To make it easy, always keep a bottle of water close by so you can sip throughout the day.
2. Eat Less Junk Food
Reduce your intake of junk food, such as chocolate bars, fries, hamburgers, and potato chips. They’ll clog your arteries and lead to a host of additional issues. Poor nutrition is a major factor in the ill health of truck drivers. It helps to plan out what you’re eating each day and even the week if you’re up for the task.
Check out CDLjobs.com for more information on ways to eat healthy on the road!
3. Get Proper Sleep
Most of us don’t give sleep enough thought. CDL drivers need to make a concerted effort to sleep well every night. Although sometimes difficult for truck drivers, sleeping for 8 hours every night with consistent bedtimes and is an excellent start. It’s also important to cut down on caffeine, especially the hours before bedtime. And sleep in a dark area by using darkening curtains in your bunk or a sleep mask.

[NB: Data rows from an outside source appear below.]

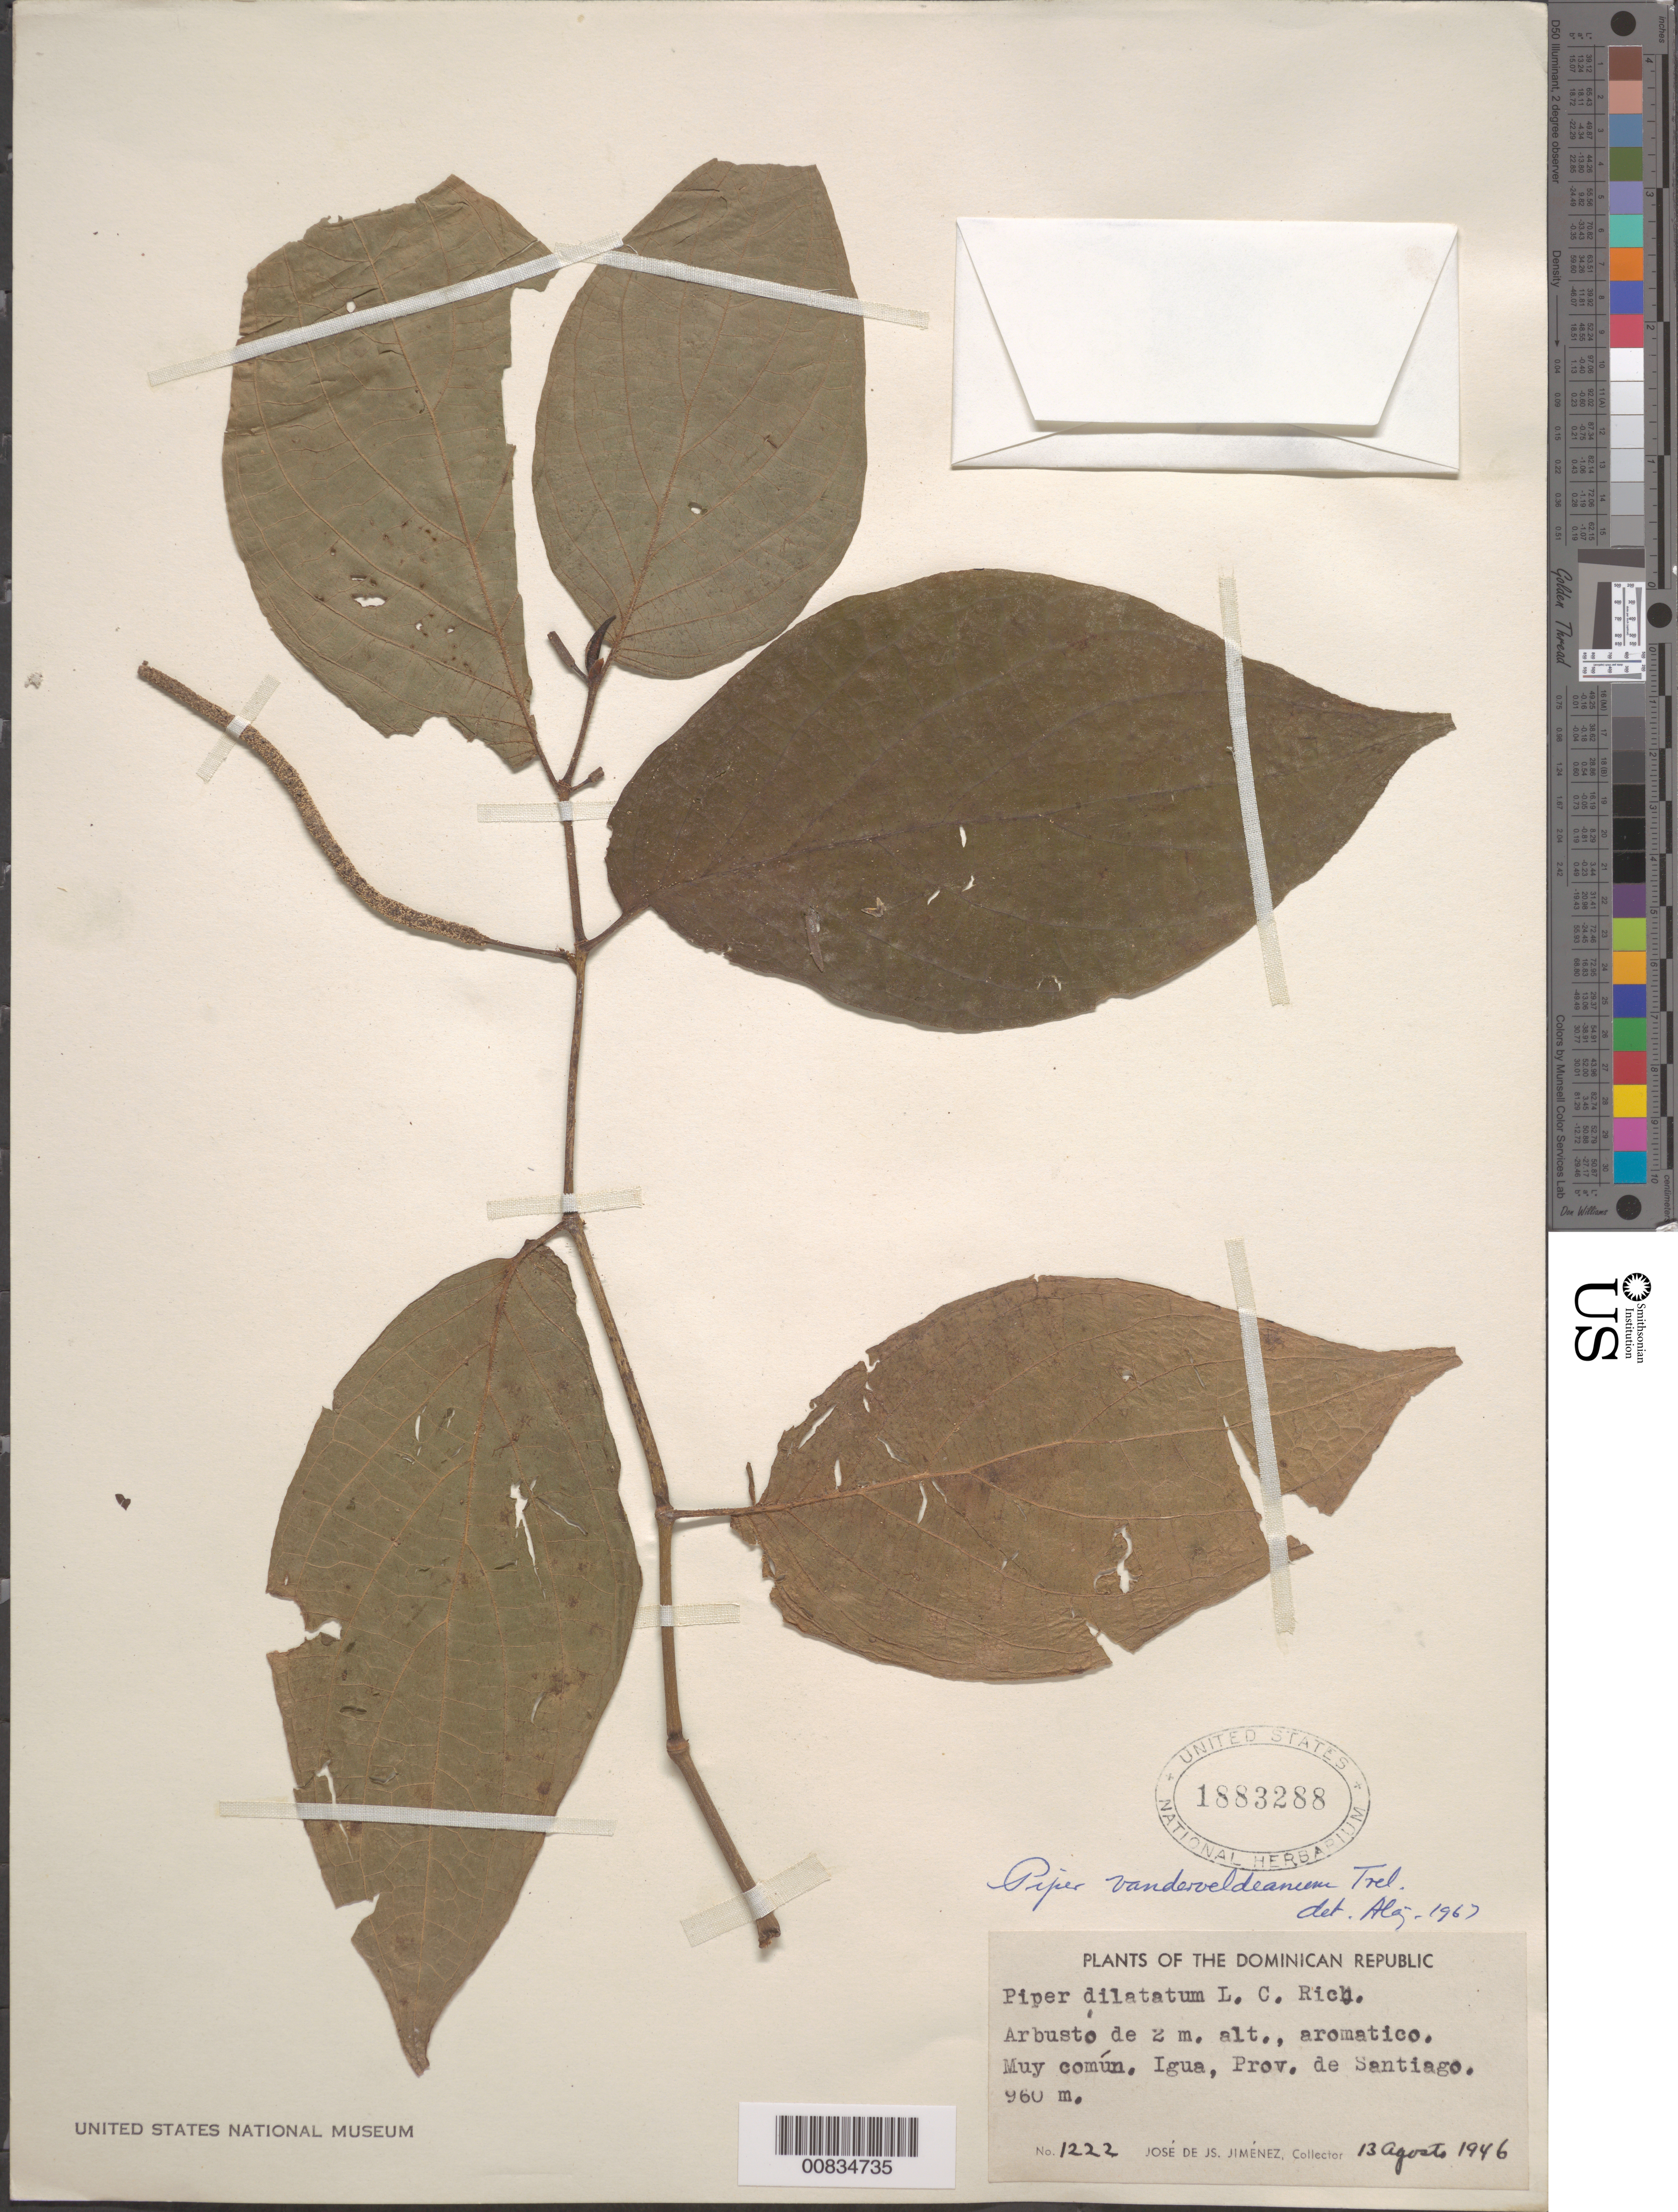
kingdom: Plantae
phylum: Tracheophyta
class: Magnoliopsida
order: Piperales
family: Piperaceae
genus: Piper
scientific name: Piper vanderveldeanum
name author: Trel.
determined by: Liogier, Alain H.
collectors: J. J. Jiménez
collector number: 1222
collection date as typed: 13 Aug 1946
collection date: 1946-08-13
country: Dominican Republic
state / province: Santiago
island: Hispaniola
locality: Igua.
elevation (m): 960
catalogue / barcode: US 1883288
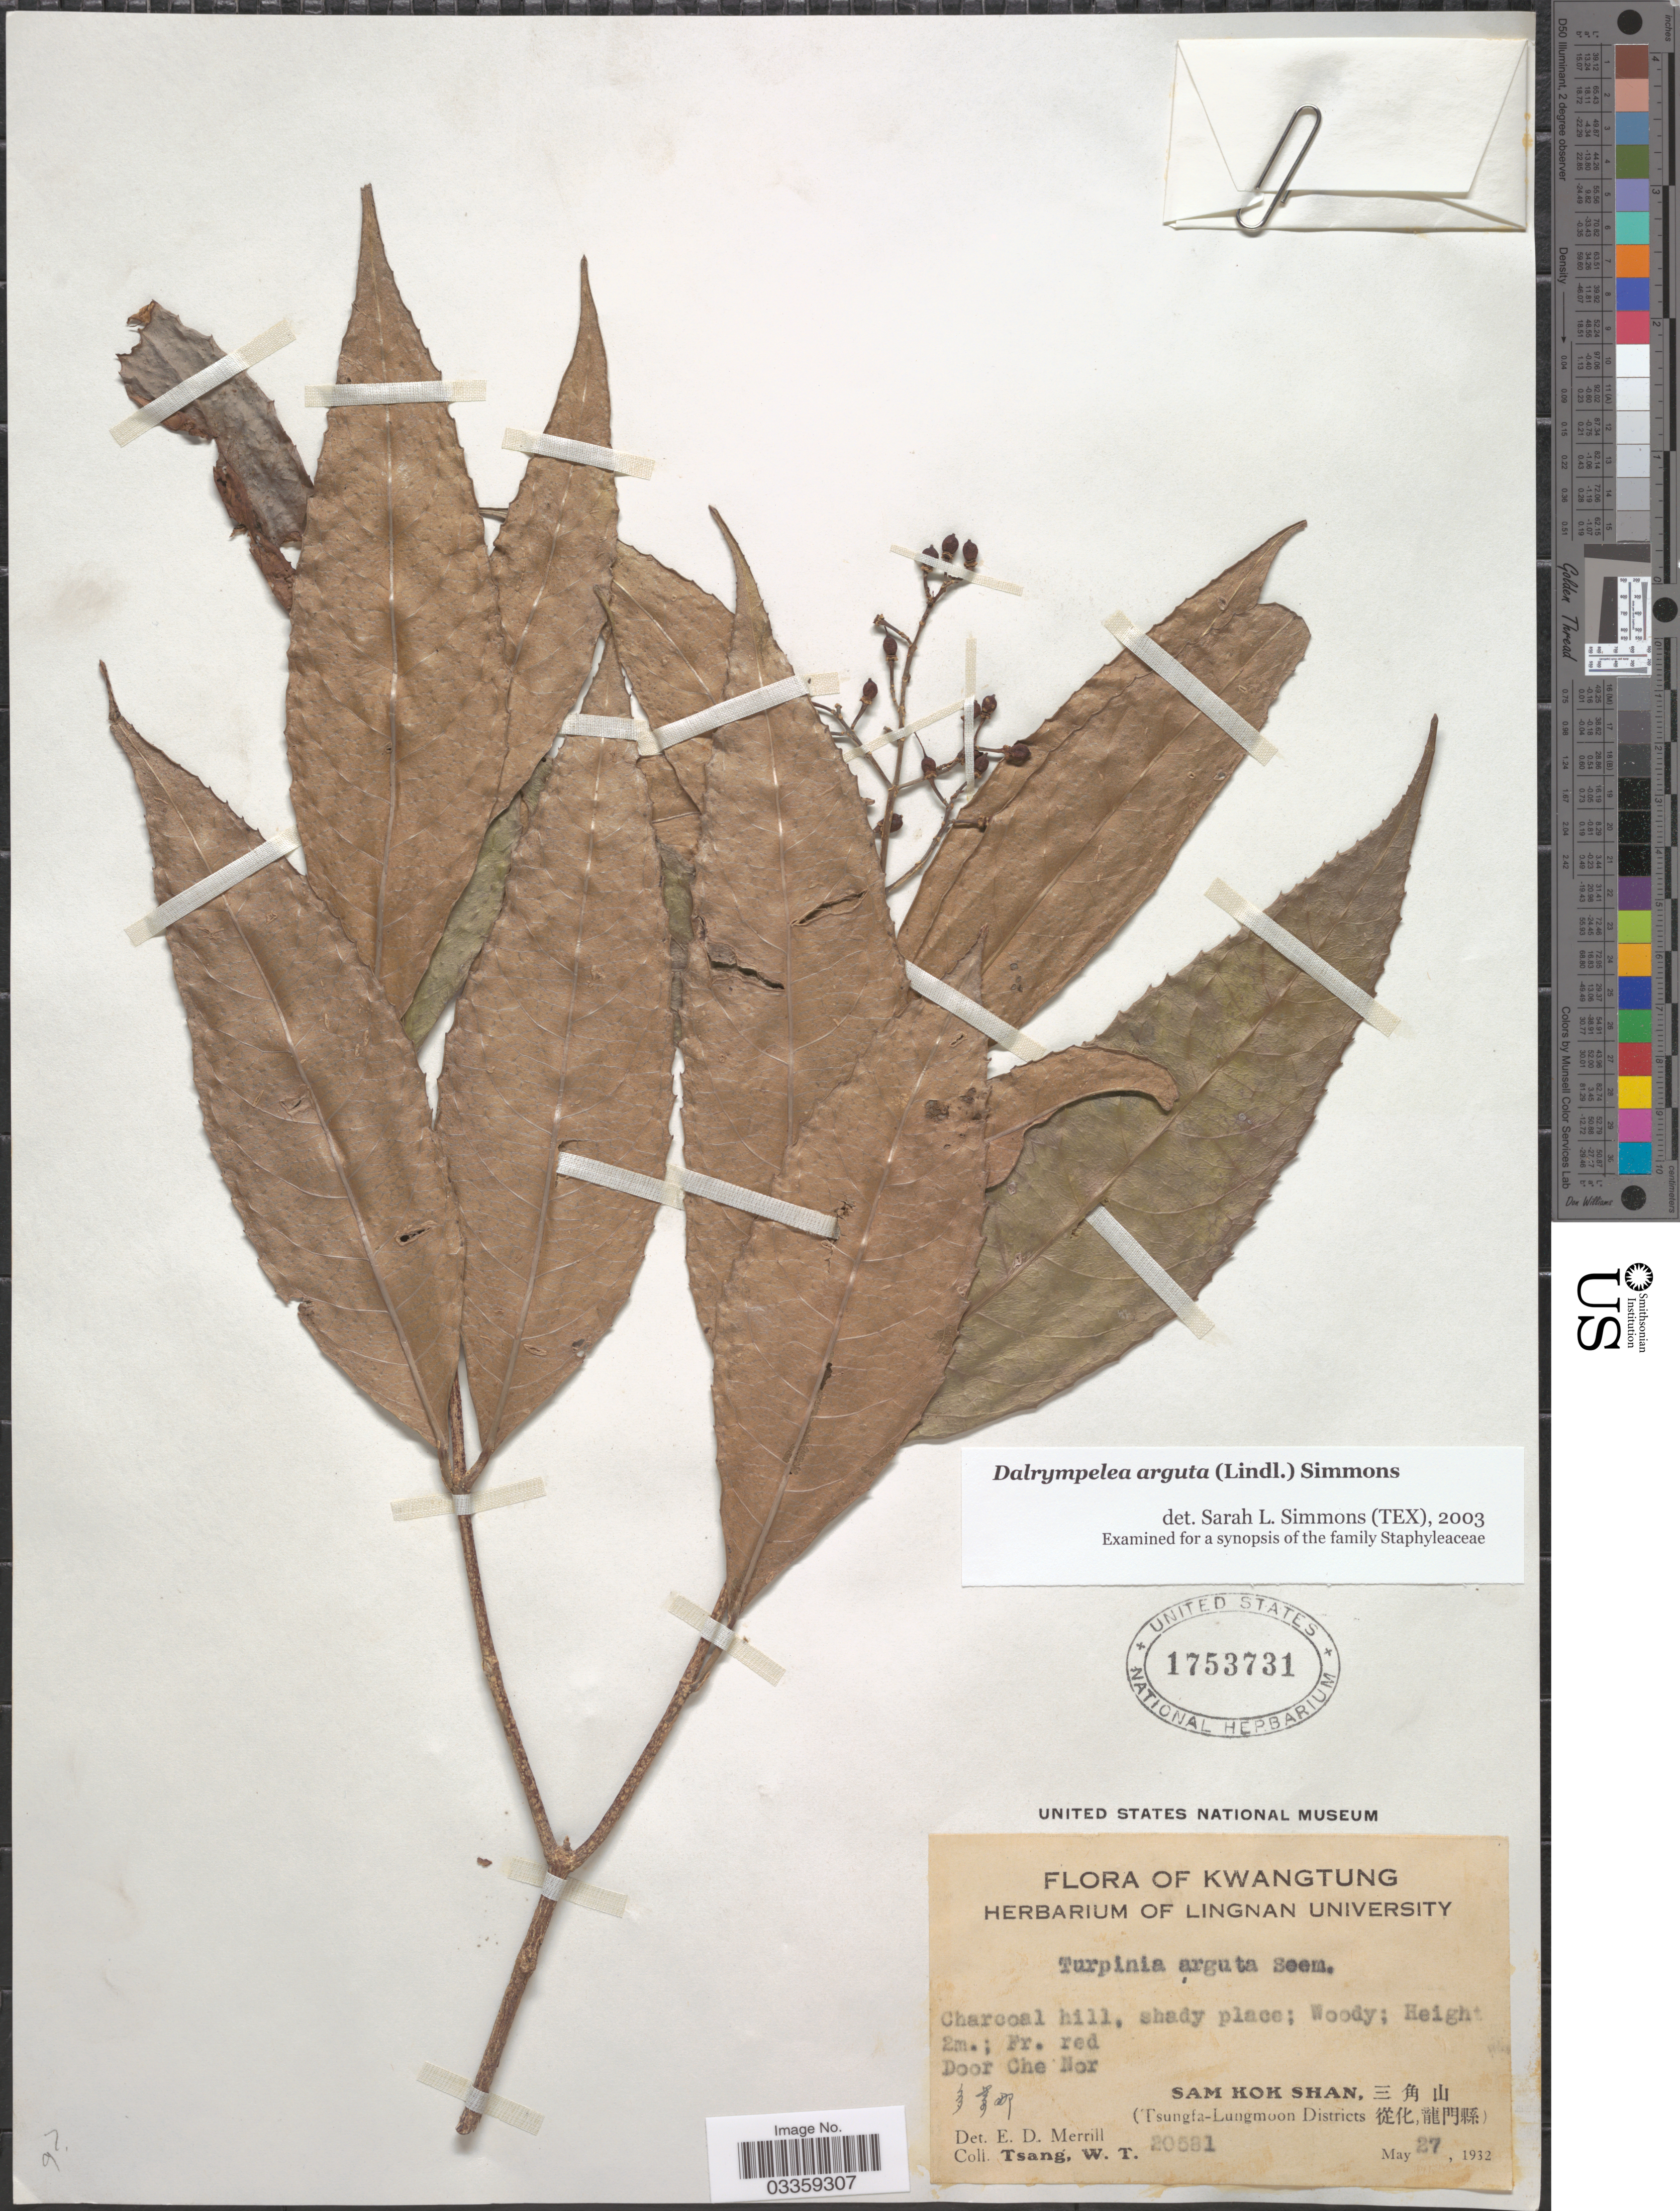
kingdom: Plantae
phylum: Tracheophyta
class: Magnoliopsida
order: Crossosomatales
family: Staphyleaceae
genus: Turpinia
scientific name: Turpinia arguta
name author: (Lindl.) Seem.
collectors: W. T. Tsang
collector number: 20581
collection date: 1932-05-27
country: China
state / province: Guangdong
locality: Kwatung,Door Che Nor[unsure placement], Sam Kok Shan, (Tsungfa-Lungmoon Districts).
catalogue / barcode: US 1753731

According to the National Institutes of Health (NIH), “Good sleep improves your brain performance, mood, and health. Not getting enough quality sleep regularly raises the risk of many diseases and disorders. These range from heart disease and stroke to obesity and dementia.”
4. Vitamin Supplements
Since maintaining a balanced diet while traveling can be difficult, think about taking a high-quality multivitamin every day.
“It’s possible to get all of the nutrients you need by eating a variety of healthy foods, so you don’t have to take one,” says Carol Haggans, a registered dietitian, and consultant to NIH. “But supplements can be useful for filling in gaps in your diet.” For more specific vitamins that are best for you, speak with your doctor or a nutritionist.
5. Start Moving – Regular Exercise is Important
To get your circulation going and get some fresh air, at the very least attempt to go outside for a brief, brisk walk of around 15 minutes. The key is to choose an activity you enjoy doing that works nicely into your daily schedule.
Obesity, diabetes, and chronic heart disease are just a few health problems that could result from inactivity. Nearly 69% of long-haul truckers are obese, according to a 2014 report by the National Institute for Occupational Safety and Health (NIOSH). So, be sure to include physical activity and exercise in your everyday routine.
Don’t try to accomplish multiple new habits all at once. Try to master one small and doable change at a time, such as increasing your water intake gradually over a period of weeks. Perhaps you could simply increase the amount of liquid you consume each day by one ounce until you reach your target.
We know you can adopt one of these healthy habits! It is indeed feasible for truck drivers to stay healthy, but you need to be open to change and proceed at your own pace.
Help us change the unhealthy trend of truck drivers, by making a change today!